На стуле, задыхаясь от смеха, сидела толстая Марта.
«Капельдудка» давал концерт. Вооруженный двумя дирижерскими палочками, яростный и неистовый, он носился по комнате, и все, к чему прикасались его быстрые руки, вдруг начинало петь, звенеть и гудеть. Предметы, молчавшие со дня своего рождения, вроде книжного шкафа, бюста Данте или каминных щипцов, теперь переговаривались между собой.
Впервые в своей жизни профессор узнал, что матовый колпак люстры поет, как дальний колокол, что подсвечники патетичны, а хрустальный графин обладает цыганским контральто.
– До-соль! До-соль!.. – глухо говорил книжный шкаф, набитый энциклопедиями.
– Соль-фа-ми-ре, – отвечал сочувственно радиатор, и рюмки вторили им назойливыми комариными голосами.
Горностаев не сразу понял, что «капельдудка» пытается воспроизвести титаническую музыку «Гибели богов». Догадавшись, он остолбенел. Это было кощунство. И профессор, вбежав в комнату с резвостью, не свойственной пятидесятилетнему человеку, вырвал из рук «капельдудки»
дирижерские палочки, точно это было оружие, угрожавшее
Вагнеру.
– Паяц! – закричал он стариковским фальцетом. – Как ты смеешь?!
Он готов был разломать палочки о голову неудачливого виртуоза, и «капельдудка», будучи скорее тактиком, чем стратегом, не нашел ничего лучшего, как схватить трубу и ретироваться на улицу.
И все-таки они не расстались. Даже в этом разудалом концерте чувствовались темперамент и отличный слух.
Горностаев простил «капельдудке» кощунство.
. .Это была странная пара: пожилой профессор, почитатель мюллеровской гимнастики, Гамсуна, Грига, и самоуверенный полуграмотный человечек, не одолевший за всю свою жизнь и десятка книг.
Шел третий год занятий, и Алексей Эдуардович стал привыкать к своему безалаберному ученику.

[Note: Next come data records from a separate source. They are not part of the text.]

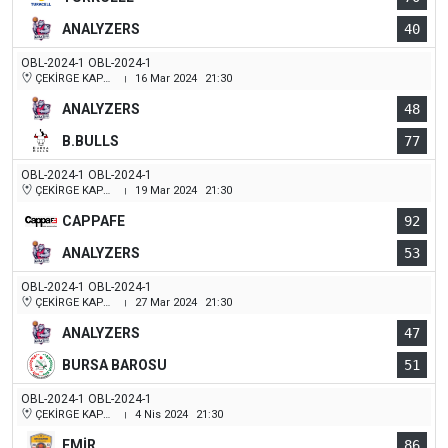
ANALYZERS
40
OBL-2024-1 OBL-2024-1
ÇEKİRGE KAPALI SPOR SALONU
16 Mar 2024
21:30
|
ANALYZERS
48
B.BULLS
77
OBL-2024-1 OBL-2024-1
ÇEKİRGE KAPALI SPOR SALONU
19 Mar 2024
21:30
|
CAPPAFE
92
ANALYZERS
53
OBL-2024-1 OBL-2024-1
ÇEKİRGE KAPALI SPOR SALONU
27 Mar 2024
21:30
|
ANALYZERS
47
BURSA BAROSU
51
OBL-2024-1 OBL-2024-1
ÇEKİRGE KAPALI SPOR SALONU
4 Nis 2024
21:30
|
EMİR
86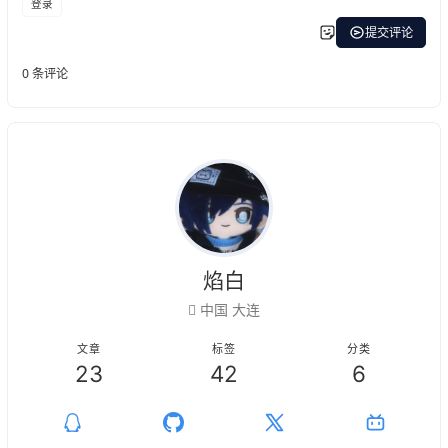
焰白
中国 大连
文章
标签
分类
23
42
6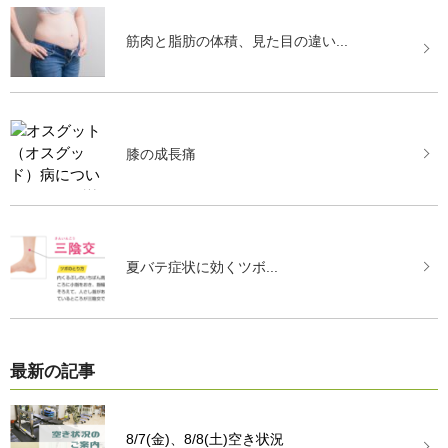
筋肉と脂肪の体積、見た目の違い...
膝の成長痛
夏バテ症状に効くツボ...
最新の記事
8/7(金)、8/8(土)空き状況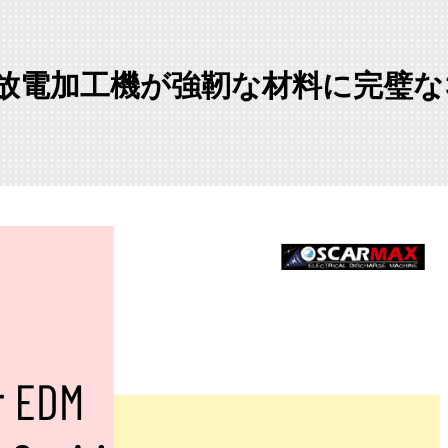
放電加工機が強靭な材料に完璧な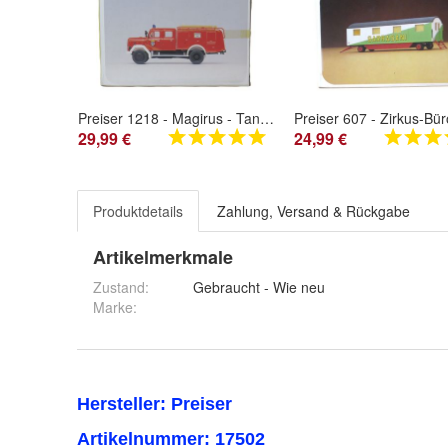
Preiser 1218 - Magirus - Tanklöschfahrzeug - Bausatz - HO - 1:87 - Originalverpackung
29,99 €
24,99 €
Produktdetails
Zahlung, Versand & Rückgabe
Artikelmerkmale
Zustand:
Gebraucht - Wie neu
Marke: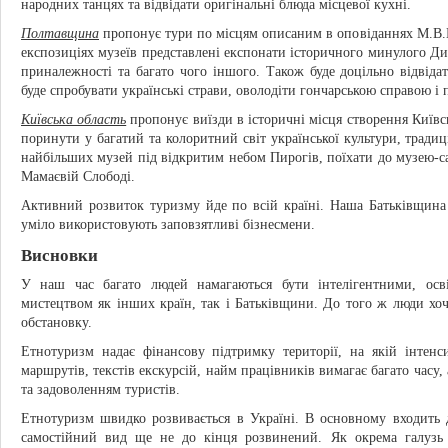
народних танцях та відвідати оригінальні блюда місцевої кухні.
Полтавщина
пропонує тури по місцям описаним в оповіданнях М.В.Г
експозиціях музеїв представлені експонати історичного минулого Дик
приналежності та багато чого іншого. Також буде доцільно відві
буде спробувати українські страви, оволодіти гончарською справою і
Київська область
пропонує виїзди в історичні місця створення Київс
поринути у багатий та колоритний світ української культури, традиці
найбільших музей під відкритим небом Пирогів, поїхати до музею-са
Мамаєвій Слободі.
Активний розвиток туризму йде по всій країні. Наша Батьківщина
уміло використовують заповзятливі бізнесмени.
Висновки
У наш час багато людей намагаються бути інтелігентними, осв
мистецтвом як інших країн, так і Батьківщини. До того ж люди хоч
обстановку.
Етнотуризм надає фінансову підтримку території, на якій інтенс
маршрутів, текстів екскурсій, найм працівників вимагає багато часу,
та задоволенням туристів.
Етнотуризм швидко розвивається в Україні. В основному входить 
самостійний вид ще не до кінця розвинений. Як окрема галузь т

Иногда после уроков они даже беседовали на темы, не относящиеся к музыке.
Профессор вспоминал шведский городок Кальмар, где он провел свое детство, обвитый плющом «дом моряка», ручных белок в парке у моря или особняки, не сменявшие черепичных колпаков по четыре столетия.
«Капельдудка» рассказывал преимущественно о Москве. Он родился в Марьиной роще, помнил Хитров рынок, исчезнувший в 1924 году, переулки у Трубной и другие места, о которых профессор едва-едва знал понаслышке.
«Капельдудке» пришлось когда-то чинить краны в угрозыске. Там-то он и узнал столько занимательных историй, что ему позавидовал бы сам Гиляровский69.
С редким знанием дела «капельдудка» рассказывал о «фомках», вскрывающих несгораемые шкафы, как коробки консервов, или о термоэлементах, заменяющих кое-где сторожей.